Chile Faces a Complex Dialogue after Constitution Rejected
The only certainty is that with the result, Chile maintains as its legal framework the Magna Carta written in 1980 during the dictatorship of Augusto Pinochet.
HAVANA TIMES – The overwhelming victory of the “Reject” option in the constitutional plebiscite in Chile on Sunday opens an uncertain and complex scenario of dialogue between the government, the different political forces and civil society on how the constituent process initiated after the social outbreak of 2019 should proceed.
For now, the only certainty is that with this result, Chile maintains as its legal framework the current Magna Carta, written in 1980 during the dictatorship of Augusto Pinochet (1973-1990) and partially reformed in democracy.
Article 142 of the current text, referring to the constitutional plebiscite, states that “if the issue posed to the electorate in the ratifying plebiscite is rejected, the current Constitution will remain in force.”
“With the triumph of the ‘Reject’ option we continue with the same Constitution, and we depend on the will of the Congress to continue or not with the process,” Julieta Suarez-Cao an academic at the Institute of Political Science of the Catholic University told EFE.
In July, President Gabriel Boric established the road map in case of the disapproval of the constitutional proposal by assuring that “there has to be a new constituent process”—he affirmed—which will last for another year and a half, and in which “everything will have to be discussed again from scratch.”
“We have to reach an agreement on how this new electoral process can be. Boric has already shown an openness with that, which did not exist at the beginning,” adds the director of the pollster Tresquintos, Kenneth Bunquer.
In this context, the president assured on Sunday evening that the citizenry had spoken clearly and announced that he has already summoned the leaders of the Congress and representatives of civil society to a meeting this Monday at the Palacio de la Moneda to study the new route and see how to speed it up.
“Tomorrow, the Government could send a message calling for conventional electors, but it is not clear to me that there will be the necessary votes in the Congress to carry it forward, so today’s uncertainty is awful,” Suarez-Cao points out.
Several formulas on the table
In the weeks prior to the plebiscite, several alternatives were put on the table before the possibility of reaching this scenario, as projected by the polls.
Three weeks ago, Congress approved a norm that would facilitates this path, since it reduces the quorum from 2/3 to 4/7 to be able to make reforms to the current Constitution.
That is why, in case the idea of drafting a new text is maintained, other options, for the time being, involve Congress or a Committee of Experts.
Within the group of parties that have defended the Reject option, ranging from the extreme right up to part of the center-left, there is no unanimity or consensus on how to continue the process or through what mechanism to do so.
The far-right extremists of the Republican Party, for example, do not want a new Constitution and their bet is to reform the current one.
“In the coming months, there will be an initial moment of institutional instability because, although there is an agreement that the Constitution must change, the mechanism has not yet been defined,” commented Juan Pablo Araya, a political analyst and professor at the O’Higgins University.
In these definitions, the Congress will assume a new importance and it will be necessary to reach agreements.
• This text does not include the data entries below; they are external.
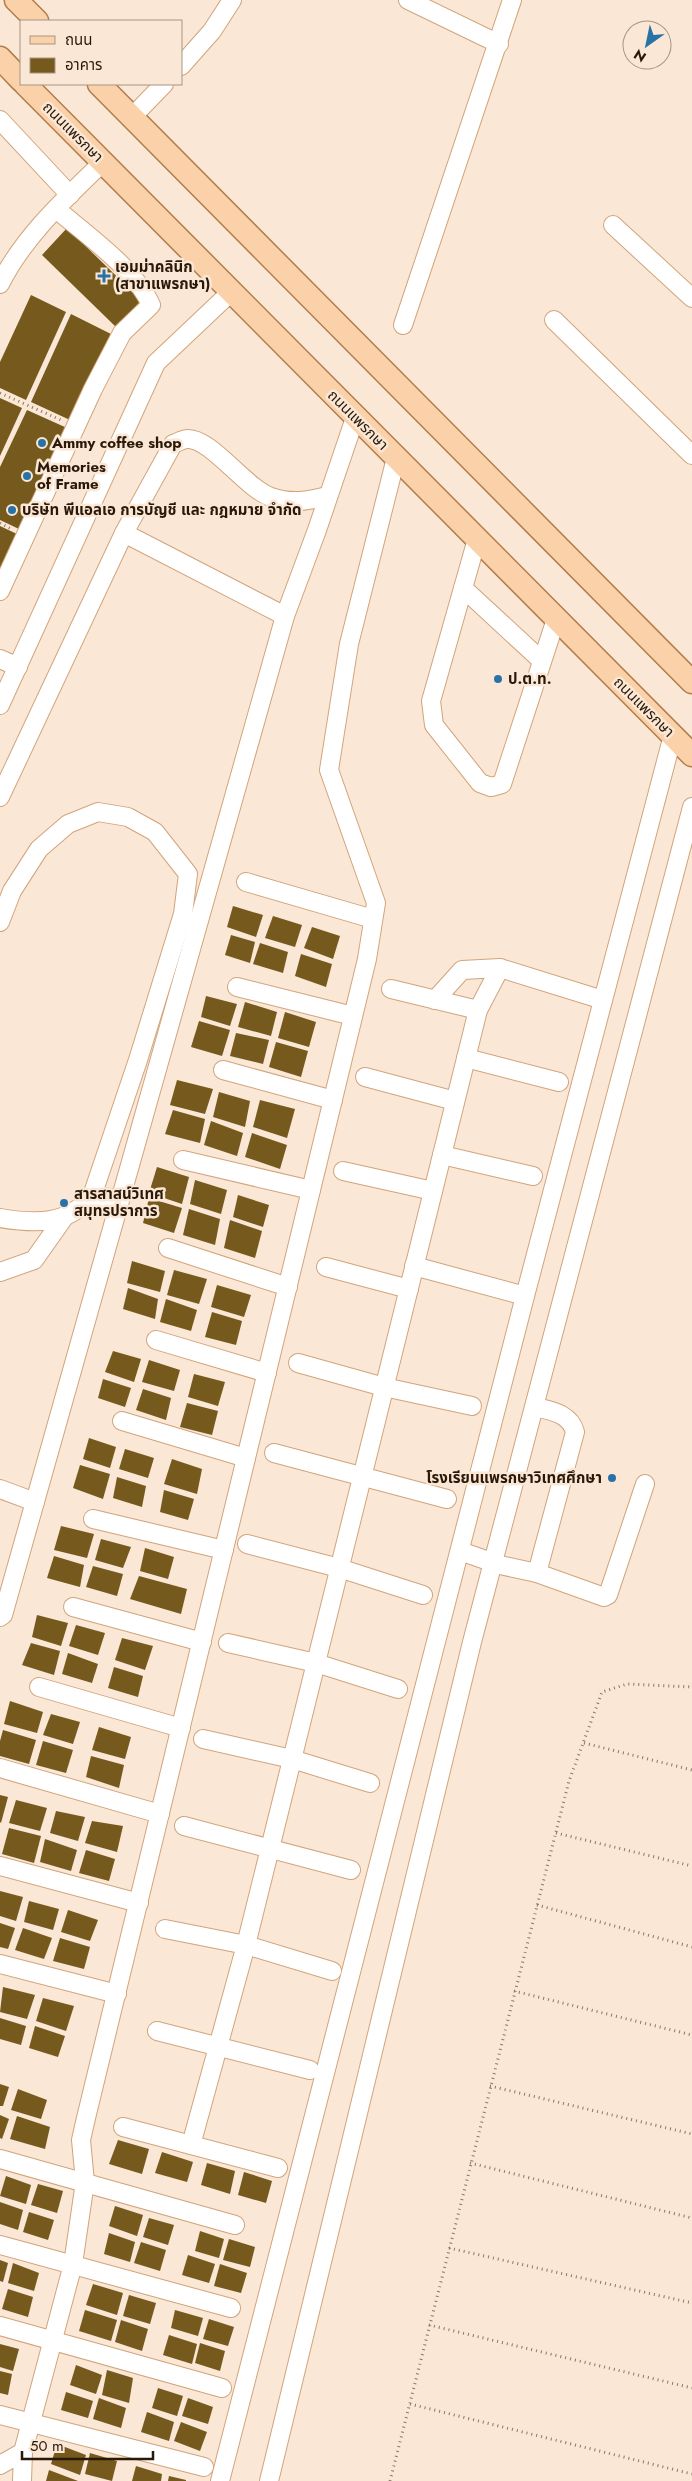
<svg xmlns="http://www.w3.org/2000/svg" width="692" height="2481" viewBox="0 0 692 2481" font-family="Jost,'Noto Sans Thai',sans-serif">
<rect width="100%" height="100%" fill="#fae7d6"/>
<g fill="#765a1d">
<polygon points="67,228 142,301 117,328 42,255"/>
<polygon points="31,295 66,312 26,400 0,388 0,362"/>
<polygon points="71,314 111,334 70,420 31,402"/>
<polygon points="0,398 22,408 0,456"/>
<polygon points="27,410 67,428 19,529 0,520 0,467"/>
<polygon points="0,526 17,534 0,571"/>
<polygon points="233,906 263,915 256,937 227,927"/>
<polygon points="273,916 302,925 295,947 265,938"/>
<polygon points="312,927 340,936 333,959 304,948"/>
<polygon points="231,935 255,942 250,963 225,955"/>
<polygon points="260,943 288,952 283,973 253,964"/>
<polygon points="301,954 332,964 326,987 295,976"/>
<polygon points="206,996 237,1004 230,1026 201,1017"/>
<polygon points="245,1002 277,1012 271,1036 238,1027"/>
<polygon points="285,1012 316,1022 309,1047 278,1038"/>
<polygon points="199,1021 230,1030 222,1056 191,1047"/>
<polygon points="236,1033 269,1040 263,1064 230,1056"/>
<polygon points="276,1042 308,1051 301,1077 269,1067"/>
<polygon points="177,1080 213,1089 205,1114 170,1105"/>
<polygon points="219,1092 250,1101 245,1127 213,1117"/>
<polygon points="260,1100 295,1109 287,1138 253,1127"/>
<polygon points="173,1110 205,1119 200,1143 165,1134"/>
<polygon points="211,1121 243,1133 237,1156 204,1145"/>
<polygon points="252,1133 287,1145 280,1169 245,1157"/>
<polygon points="157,1167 189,1177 182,1204 149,1193"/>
<polygon points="195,1180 227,1190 221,1214 190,1204"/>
<polygon points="238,1195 269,1205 263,1227 233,1217"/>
<polygon points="149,1198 182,1208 174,1233 143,1223"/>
<polygon points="189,1209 220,1219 215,1245 183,1235"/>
<polygon points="230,1220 262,1231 255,1258 224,1248"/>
<polygon points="132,1261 165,1271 160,1292 127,1283"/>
<polygon points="174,1270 207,1279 199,1304 167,1295"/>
<polygon points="217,1285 251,1295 244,1317 211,1307"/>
<polygon points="128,1288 158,1299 155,1319 123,1309"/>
<polygon points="166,1299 197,1310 191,1331 160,1322"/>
<polygon points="212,1312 242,1321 236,1345 205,1337"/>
<polygon points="113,1351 141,1359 134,1382 105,1372"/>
<polygon points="149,1360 180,1370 174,1391 142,1382"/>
<polygon points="194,1374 225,1382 218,1406 188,1397"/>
<polygon points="103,1379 131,1388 125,1407 98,1398"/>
<polygon points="143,1389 171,1398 166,1420 136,1410"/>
<polygon points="187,1403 218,1411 212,1435 180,1427"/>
<polygon points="89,1438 116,1447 110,1468 83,1459"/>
<polygon points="125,1449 154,1458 148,1478 119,1469"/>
<polygon points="172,1459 202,1469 197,1494 164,1484"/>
<polygon points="80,1465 110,1474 103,1499 73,1488"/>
<polygon points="117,1477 146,1486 142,1507 113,1498"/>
<polygon points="164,1490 194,1499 188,1520 160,1512"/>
<polygon points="61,1526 94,1534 87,1558 54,1550"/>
<polygon points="101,1539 131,1547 123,1568 95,1560"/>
<polygon points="145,1548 174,1557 168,1579 140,1571"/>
<polygon points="54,1556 84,1565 80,1587 47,1578"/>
<polygon points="93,1566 123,1574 117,1596 86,1587"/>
<polygon points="139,1576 187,1589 181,1614 130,1599"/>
<polygon points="37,1615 68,1623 61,1646 32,1637"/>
<polygon points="76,1625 105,1633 98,1655 69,1646"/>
<polygon points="122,1638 153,1646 145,1670 115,1660"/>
<polygon points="31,1643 60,1651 54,1675 22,1665"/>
<polygon points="68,1653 98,1664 92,1683 62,1674"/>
<polygon points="114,1667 143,1676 138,1697 108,1688"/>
<polygon points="10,1701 43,1712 37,1733 4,1724"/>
<polygon points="51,1714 80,1722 73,1744 43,1735"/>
<polygon points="99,1727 131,1737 125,1759 92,1750"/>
<polygon points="3,1730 36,1740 29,1764 0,1756 0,1741"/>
<polygon points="43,1741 73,1750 66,1773 36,1765"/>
<polygon points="91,1756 124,1765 119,1788 86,1777"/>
<polygon points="0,1795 8,1797 1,1823 0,1822"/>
<polygon points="16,1800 47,1808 40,1831 9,1823"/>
<polygon points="56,1811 85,1817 78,1841 50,1833"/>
<polygon points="92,1821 123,1826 117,1852 85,1843"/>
<polygon points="9,1828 41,1836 34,1863 2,1854"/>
<polygon points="45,1839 77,1850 71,1871 40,1862"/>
<polygon points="86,1850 115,1859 109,1881 79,1873"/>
<polygon points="0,1891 23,1897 16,1921 0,1916"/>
<polygon points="29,1901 59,1909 53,1930 24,1922"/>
<polygon points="68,1910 98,1920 90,1941 61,1932"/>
<polygon points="0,1923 15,1928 8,1949 0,1947"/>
<polygon points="23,1928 52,1938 44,1959 15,1950"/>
<polygon points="60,1938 90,1947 84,1969 53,1961"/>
<polygon points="3,1987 35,1995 27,2019 0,2012"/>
<polygon points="43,1998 74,2006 66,2031 36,2021"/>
<polygon points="0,2018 26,2026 21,2045 0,2039"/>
<polygon points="35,2026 65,2036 58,2057 29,2048"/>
<polygon points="0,2084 9,2087 3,2106 0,2106"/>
<polygon points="18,2089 47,2100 41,2119 11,2110"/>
<polygon points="0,2115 9,2119 2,2139 0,2138"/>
<polygon points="17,2116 50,2127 45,2149 10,2139"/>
<polygon points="118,2140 149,2149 142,2174 109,2164"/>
<polygon points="162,2152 193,2162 187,2182 155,2173"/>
<polygon points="207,2163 235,2171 230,2194 201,2185"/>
<polygon points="244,2172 272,2181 266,2203 238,2195"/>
<polygon points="6,2176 31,2185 26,2204 0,2196"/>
<polygon points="38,2184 63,2191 57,2213 31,2205"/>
<polygon points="0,2202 23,2210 18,2230 0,2224"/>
<polygon points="115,2206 143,2215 137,2236 109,2226"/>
<polygon points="29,2212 54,2220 48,2240 23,2232"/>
<polygon points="149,2218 174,2225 168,2245 143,2237"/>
<polygon points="200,2231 224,2239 219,2258 195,2251"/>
<polygon points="109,2233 135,2242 130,2262 104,2254"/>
<polygon points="229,2239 255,2247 250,2267 223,2260"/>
<polygon points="141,2242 166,2250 160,2271 134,2263"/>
<polygon points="188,2255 215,2264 209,2283 182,2275"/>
<polygon points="0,2260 8,2263 3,2282 0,2281"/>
<polygon points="13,2263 39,2273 34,2291 8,2283"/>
<polygon points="220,2264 247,2273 241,2293 214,2286"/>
<polygon points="93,2284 123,2293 117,2315 86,2305"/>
<polygon points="8,2289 33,2297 28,2317 2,2309"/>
<polygon points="129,2295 156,2303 150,2324 123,2316"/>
<polygon points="85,2310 117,2320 111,2341 79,2331"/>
<polygon points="175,2310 203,2318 198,2336 171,2328"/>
<polygon points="209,2319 234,2327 228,2346 203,2339"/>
<polygon points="121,2320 148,2329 142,2351 115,2342"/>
<polygon points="169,2335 197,2344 192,2364 163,2355"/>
<polygon points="200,2343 225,2351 220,2371 195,2363"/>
<polygon points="0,2344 19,2349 13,2371 0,2367"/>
<polygon points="76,2365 102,2375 96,2394 70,2385"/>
<polygon points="107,2370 133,2378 129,2403 102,2395"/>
<polygon points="0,2371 12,2374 8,2395 0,2393"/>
<polygon points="158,2388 183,2396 177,2416 152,2408"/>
<polygon points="66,2392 93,2401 88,2418 61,2410"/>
<polygon points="99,2398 126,2408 121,2428 93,2419"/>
<polygon points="188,2398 213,2407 208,2424 182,2416"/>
<polygon points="147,2412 174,2422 169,2441 141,2432"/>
<polygon points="181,2422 207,2432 200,2451 174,2441"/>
<polygon points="57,2444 86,2455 80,2475 51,2464"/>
<polygon points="90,2453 117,2461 112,2481 85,2474"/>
<polygon points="136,2466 162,2474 161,2481 132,2481"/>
<polygon points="49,2470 78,2481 46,2481"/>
<polygon points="169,2476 186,2480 186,2481 168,2481"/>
</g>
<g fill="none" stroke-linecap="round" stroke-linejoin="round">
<g stroke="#d2a47a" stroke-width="20">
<g id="minor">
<polyline points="408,0 499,44"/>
<polyline points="181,66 212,31 232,0"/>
<polyline points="132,117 164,84"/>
<polyline points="0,120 70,195"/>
<polyline points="613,225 692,298"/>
<path d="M0 284C24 236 65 199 103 162"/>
<polyline points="554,320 692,455"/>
<polyline points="403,325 512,0"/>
<path d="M124 533 173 444C177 443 183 439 187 439 210 437 246 489 271 497 291 504 308 501 328 496"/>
<polyline points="477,539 431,701 434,725 480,783 491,787 502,784 556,619"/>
<polyline points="463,588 542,661"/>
<path d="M0 591 93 389 122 333 151 305C135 269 87 235 56 209"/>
<polyline points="0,659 18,667"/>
<polyline points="0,705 156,363 231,292"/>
<polyline points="0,797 124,533 285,616"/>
<polyline points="246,882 373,919"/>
<polyline points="0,922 12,891 39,849 68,824 98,812 128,817 155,832 188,874 183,914 138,1060 92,1196"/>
<polyline points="237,987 353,1016"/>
<polyline points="391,989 478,1010"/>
<polyline points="435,1000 462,970 500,968 603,1000"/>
<polyline points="466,1058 559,1082"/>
<polyline points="223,1070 333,1100"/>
<polyline points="365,1077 455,1101"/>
<polyline points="442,1155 533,1176"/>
<polyline points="183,1160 311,1190"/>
<polyline points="343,1171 433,1191"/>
<path d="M0 1218C36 1224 67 1225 92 1196L120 1199"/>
<polyline points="168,1248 288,1287"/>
<polyline points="414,1266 525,1296"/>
<polyline points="326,1267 409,1289"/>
<polyline points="0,1272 34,1260 65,1216"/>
<polyline points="156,1340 267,1373"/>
<polyline points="298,1363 384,1387 472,1406"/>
<path d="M535 1407C551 1411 570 1413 575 1432L537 1573 604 1597 608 1595 645 1484"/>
<polyline points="122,1421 246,1458"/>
<polyline points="274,1453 447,1499"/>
<polyline points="0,1489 35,1502"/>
<polyline points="93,1519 224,1550"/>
<polyline points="247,1544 339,1568 423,1595"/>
<polyline points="460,1551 500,1565 537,1573"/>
<polyline points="73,1607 202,1642"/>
<polyline points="0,1617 3,1615 285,616 317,530 355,418"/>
<polyline points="228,1643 316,1663 398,1689"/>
<polyline points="39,1687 181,1728"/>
<polyline points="203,1739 292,1759 370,1783"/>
<polyline points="0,1768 160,1814"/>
<polyline points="184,1826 351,1870"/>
<polyline points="0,1866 139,1903"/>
<polyline points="165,1929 246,1945 332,1971"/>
<polyline points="0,1964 117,1994"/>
<polyline points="157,2031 310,2070"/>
<polyline points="123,2127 278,2168"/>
<polyline points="191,2145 246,1945 478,1010 500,968"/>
<polyline points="0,2159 235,2225"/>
<polyline points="0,2245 231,2308"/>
<polyline points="0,2326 222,2388"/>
<polyline points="0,2415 204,2467"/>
<polyline points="0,2465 23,2452"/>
<polyline points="22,2481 23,2452 73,2264 85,2182 81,2140 86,2118 367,959 376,903 329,770 349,644 396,458"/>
<polyline points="220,2481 525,1296 673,735"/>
<polyline points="269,2481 472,1642 692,807"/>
</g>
</g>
<g stroke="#b17d4c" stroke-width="25">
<g id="major">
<polyline points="16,0 37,21"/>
<polyline points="0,58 21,80"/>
<polyline points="25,84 692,755"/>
<polyline points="99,84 692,682"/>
</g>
</g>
<g stroke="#8a7867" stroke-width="3" stroke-dasharray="1 4" stroke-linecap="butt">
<polyline points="0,393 61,420"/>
<polyline points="0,523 11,529"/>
<polyline points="584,1743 692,1770"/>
<polyline points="556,1833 692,1866"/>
<polyline points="537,1905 692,1947"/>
<polyline points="514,1991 692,2035"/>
<polyline points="490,2086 692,2134"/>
<polyline points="470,2163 692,2218"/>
<polyline points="449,2248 692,2303"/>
<polyline points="429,2325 692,2388"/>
<polyline points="410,2404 692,2474"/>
<polyline points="390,2481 569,1781 602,1692 627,1684 692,1687"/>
</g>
<use href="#minor" stroke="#fff" stroke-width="18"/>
<use href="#major" stroke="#fbd1aa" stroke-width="22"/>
</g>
<g fill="#2972a6" stroke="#fae7d6" stroke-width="2">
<path d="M101.5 268.5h5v5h5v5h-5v5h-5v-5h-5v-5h5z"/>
<circle cx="42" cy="443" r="5"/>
<circle cx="27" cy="476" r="5"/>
<circle cx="12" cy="510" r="5"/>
<circle cx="498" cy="679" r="5"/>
<circle cx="64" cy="1203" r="5"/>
<circle cx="612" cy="1478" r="5"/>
</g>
<g text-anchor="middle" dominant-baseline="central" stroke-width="5" stroke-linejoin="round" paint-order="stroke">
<g font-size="15" fill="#2a1908" stroke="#fae7d6">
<text transform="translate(73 132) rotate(45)">ถนนแพรกษา</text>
<text transform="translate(358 420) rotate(45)">ถนนแพรกษา</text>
<text transform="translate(644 707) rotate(45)">ถนนแพรกษา</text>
</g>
<g font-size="15" font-weight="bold" fill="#2a1908" stroke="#fae7d6" text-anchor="start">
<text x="115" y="267">เอมม่าคลินิก<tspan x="115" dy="17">(สาขาแพรกษา)</tspan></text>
<text x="52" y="443">Ammy coffee shop</text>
<text x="37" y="467">Memories<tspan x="37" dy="17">of Frame</tspan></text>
<text x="22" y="510">บริษัท พีแอลเอ การบัญชี และ กฎหมาย จำกัด</text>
<text x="508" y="679">ป.ต.ท.</text>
<text x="74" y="1194">สารสาสน์วิเทศ<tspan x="74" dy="17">สมุทรปราการ</tspan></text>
<text x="602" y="1478" text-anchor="end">โรงเรียนแพรกษาวิเทศศึกษา</text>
</g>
</g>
<rect x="20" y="20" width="162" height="65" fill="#fae7d6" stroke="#a79584"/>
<rect x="30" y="36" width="25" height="8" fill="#fbd1aa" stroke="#a79584"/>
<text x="65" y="45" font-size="15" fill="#2a1908">ถนน</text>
<rect x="30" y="58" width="25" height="15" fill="#765a1d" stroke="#a79584"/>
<text x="65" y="70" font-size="15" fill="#2a1908">อาคาร</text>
<g transform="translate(647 45) rotate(213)"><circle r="24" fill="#fae7d6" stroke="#a79584"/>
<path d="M0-4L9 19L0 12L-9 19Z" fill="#2972a6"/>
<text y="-8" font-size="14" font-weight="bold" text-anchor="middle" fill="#2a1908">N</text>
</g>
<path d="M22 2451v8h131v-8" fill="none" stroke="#2a1908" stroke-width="2.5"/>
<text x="30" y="2451" font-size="15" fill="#2a1908" stroke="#fae7d6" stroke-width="4" paint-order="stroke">50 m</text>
</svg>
While the right-wing forces as a whole have the majority, the November parliamentary elections left a very fragmented Parliament.
Boric, impacted
Experts and analysts agree that the result hurts the president and the executive. “It is a serious blow during the first year of the Boric Administration, since the president had put his political capital with the Approve option, says Araya.
“It will be very difficult to implement the government program and maintain unity and stability in the government coalition,” he adds.
Boric played a key role in the signing of an agreement in a transversal way for the combo of political forces in November 2019 and that gave way to the constituent assembly process.
During the campaign he insisted several times on the idea that the process would reach a successful outcome and even as president he spoke in favor of the “yes.”
“It is very hard for me to imagine that, after everything that Chile has gone through, we decided to go back to square one concerning the 1980 Constitution,” he pointed out.
According to Araya, the new scenario precipitates the need to make a change in the cabinet because “it is necessary to reach broad agreements and there are members who have a very worn-out political capital.”
The Minister of the Interior, Izkia Siches, is one of the names who has the possibility of leaving. The new cabinet will have the challenge of managing the new phase of the process.